China’s SOEs: Expect More Focus on Profitability

China’s State-Owned Assets Supervision and Administration Commission (“SASAC”) will now begin focusing more on profitability, not sales, in evaluating the performance of the state-owned enterprises (“SOEs”) that it supervises. This shift will have many implications for SOEs as well as their international counterparts in both China and the global marketplace.

Despite the fact that China’s SOEs have virtual monopolies in many of the industries in which they operate, the profitability of SOEs as a whole lags behind that of private companies. For the first nine months of 2013, profits of all large industrial firms in China rose 13.5 percent year-on-year, compared to a decline of 1.8 percent during the same period last year. For the first three quarters, SOE profits were up 9.4 percent, compared to a decline of 11.8 percent for the first nine months of 2012. Meanwhile, the profit growth of private companies has been consistently strong. Large Chinese private companies registered a 17 percent increase through September, compared to a 15.6 percent increase for the first nine months of last year.

China’s private firms, not their SOE brethren, are now driving China’s economy, and their influence is growing. According to Andy Rothman, China Macro Strategist for CLSA, private companies account for about 80 percent of China’s urban employment and 90 percent of net new job creation. Private firms account for two-thirds of total fixed-asset investment, up from 55 percent in 2009 and 42 percent in 2004. Private firms, excluding the profits from the tens of thousands of private companies that are too numerous for even China’s National Bureau of Statistics (“NBS”) to include, now account for a larger share of total, larger industrial firm profits than do SOEs. Bottom line: entrepreneurialism is alive and well in China, and the outperformance of the private sector has not gone unnoticed by the government and party leaders.

Zhu Rongji, former premier and economic czar of China, was the first to tackle the SOE issue. In 1997 and 1998, Zhu led a large-scale privatization in which all state enterprises, except a few large monopolies, were liquidated and their assets sold to private investors. Between 2001 and 2004, the number of SOEs decreased by 48 percent. As part of economic reform, SASAC was formed in 2003, and the remaining SOEs were put under its supervision. SASAC’s powers include appointing top executives and approving any mergers or sales of stock or assets, as well as drafting laws related to SOEs.

In an effort to encourage SOE managements to grow larger and become Chinese champions that could stand “toe to toe” with the largest global companies, SASAC has had “sales” as one of its Key Performance Indicators (KPIs). This has encouraged SOEs to merge with other Chinese companies, without regard for profitability, and has also made it difficult for them to gain approval for taking minority ownership positions in domestic joint ventures and minority positions in overseas companies. According to both international and Chinese accounting standards, companies cannot consolidate sales and earnings of subsidiaries unless they have majority ownership and/or management control.
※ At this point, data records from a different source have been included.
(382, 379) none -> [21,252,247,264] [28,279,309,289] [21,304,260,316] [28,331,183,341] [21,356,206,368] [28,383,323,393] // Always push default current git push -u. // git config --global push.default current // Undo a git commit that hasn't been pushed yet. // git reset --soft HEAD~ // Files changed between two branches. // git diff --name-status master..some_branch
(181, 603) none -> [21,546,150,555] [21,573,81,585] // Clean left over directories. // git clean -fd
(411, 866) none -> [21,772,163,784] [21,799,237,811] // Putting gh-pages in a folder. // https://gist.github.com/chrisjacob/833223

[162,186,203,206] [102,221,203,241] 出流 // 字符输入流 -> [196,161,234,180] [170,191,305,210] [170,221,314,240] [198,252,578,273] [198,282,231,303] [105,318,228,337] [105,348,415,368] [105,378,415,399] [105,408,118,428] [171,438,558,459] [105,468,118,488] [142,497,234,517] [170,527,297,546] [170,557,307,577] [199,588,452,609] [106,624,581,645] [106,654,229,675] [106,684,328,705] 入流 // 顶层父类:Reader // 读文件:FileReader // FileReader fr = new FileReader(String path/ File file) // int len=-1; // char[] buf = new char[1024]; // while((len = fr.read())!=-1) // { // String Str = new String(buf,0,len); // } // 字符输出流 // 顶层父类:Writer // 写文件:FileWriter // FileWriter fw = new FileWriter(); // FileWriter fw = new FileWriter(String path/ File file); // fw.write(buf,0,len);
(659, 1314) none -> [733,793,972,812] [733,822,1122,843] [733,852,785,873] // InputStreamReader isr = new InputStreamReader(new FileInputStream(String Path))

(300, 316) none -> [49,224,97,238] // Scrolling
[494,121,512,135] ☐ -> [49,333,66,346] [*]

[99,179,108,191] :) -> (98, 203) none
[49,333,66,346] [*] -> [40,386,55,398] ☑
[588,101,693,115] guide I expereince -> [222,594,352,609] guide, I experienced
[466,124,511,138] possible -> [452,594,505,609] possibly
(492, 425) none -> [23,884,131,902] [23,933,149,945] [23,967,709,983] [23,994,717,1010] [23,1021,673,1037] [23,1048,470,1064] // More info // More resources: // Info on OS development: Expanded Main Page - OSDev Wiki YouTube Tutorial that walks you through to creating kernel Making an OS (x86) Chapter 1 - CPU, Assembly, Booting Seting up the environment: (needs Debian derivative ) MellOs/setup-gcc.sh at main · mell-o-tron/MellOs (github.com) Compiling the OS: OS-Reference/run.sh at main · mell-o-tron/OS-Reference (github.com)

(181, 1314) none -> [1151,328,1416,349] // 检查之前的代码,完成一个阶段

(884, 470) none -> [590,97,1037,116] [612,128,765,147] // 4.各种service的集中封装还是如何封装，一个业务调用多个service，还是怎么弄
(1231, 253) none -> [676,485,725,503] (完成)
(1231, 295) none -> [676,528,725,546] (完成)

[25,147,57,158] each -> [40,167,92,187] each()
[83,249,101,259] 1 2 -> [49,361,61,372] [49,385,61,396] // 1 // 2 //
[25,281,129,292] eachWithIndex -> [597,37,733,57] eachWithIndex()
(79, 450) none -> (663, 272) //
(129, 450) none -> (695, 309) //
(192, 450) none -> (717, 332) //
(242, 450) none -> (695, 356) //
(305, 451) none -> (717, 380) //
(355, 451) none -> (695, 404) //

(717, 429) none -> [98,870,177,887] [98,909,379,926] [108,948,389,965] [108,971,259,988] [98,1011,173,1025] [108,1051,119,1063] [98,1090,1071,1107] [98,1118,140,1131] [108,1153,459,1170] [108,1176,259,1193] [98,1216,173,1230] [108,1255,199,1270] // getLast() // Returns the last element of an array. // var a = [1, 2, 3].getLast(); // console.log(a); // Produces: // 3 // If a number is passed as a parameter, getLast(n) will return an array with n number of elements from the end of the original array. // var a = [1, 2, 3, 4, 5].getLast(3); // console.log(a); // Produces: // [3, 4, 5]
With SASAC’s shift to a focus on profitability, there are already signs that SOE practices are changing. SOEs are showing more of a willingness to accept minority positions in domestic joint ventures where international companies can bring technology that is critically needed in China. In these cases, the Chinese SOE can record on its books its share of joint venture profits, even though the sales of the joint venture will be consolidated on the books of the majority owner.

Attitudes towards overseas investments/acquisitions may also be similarly affected, which may lead to more overseas investment by Chinese companies. In many cases, owners of overseas companies may be willing to take on a minority investment by a Chinese company, but may not be ready to sell the entire company. In other cases, an overseas acquisition may be too large for many Chinese companies to consider acquiring outright. With a need to have majority ownership and management control so that sales can be consolidated, the burden — and risks — of taking on the management of an overseas acquisition falls completely on the Chinese acquirer, and this has been a big deterrent for many cross border deals. The ability to take minority positions, however, opens the door to taking on financial, management and other partners, making such deals more manageable.

Due to the existence of well-developed debt markets in mature economies like the U.S. and Europe, investment bankers tend to focus on a company’s cash flow available to service high levels of debt. Therefore, “Earnings Before Interest, Taxes, Depreciation and Amortization” (“EBITDA”) has become a substitute for “Net Income” when evaluating acquisition candidates. Western bankers and owners may find Chinese buyers to be more interested in “Net Income” than in “EBITDA” as a result of the new KPIs.

SASAC’s focus on profitability could have a significant impact on everything from overseas investment in China to cross border mergers and acquisitions in 2014 and beyond. The Year of the Horse could be a very interesting year as a result.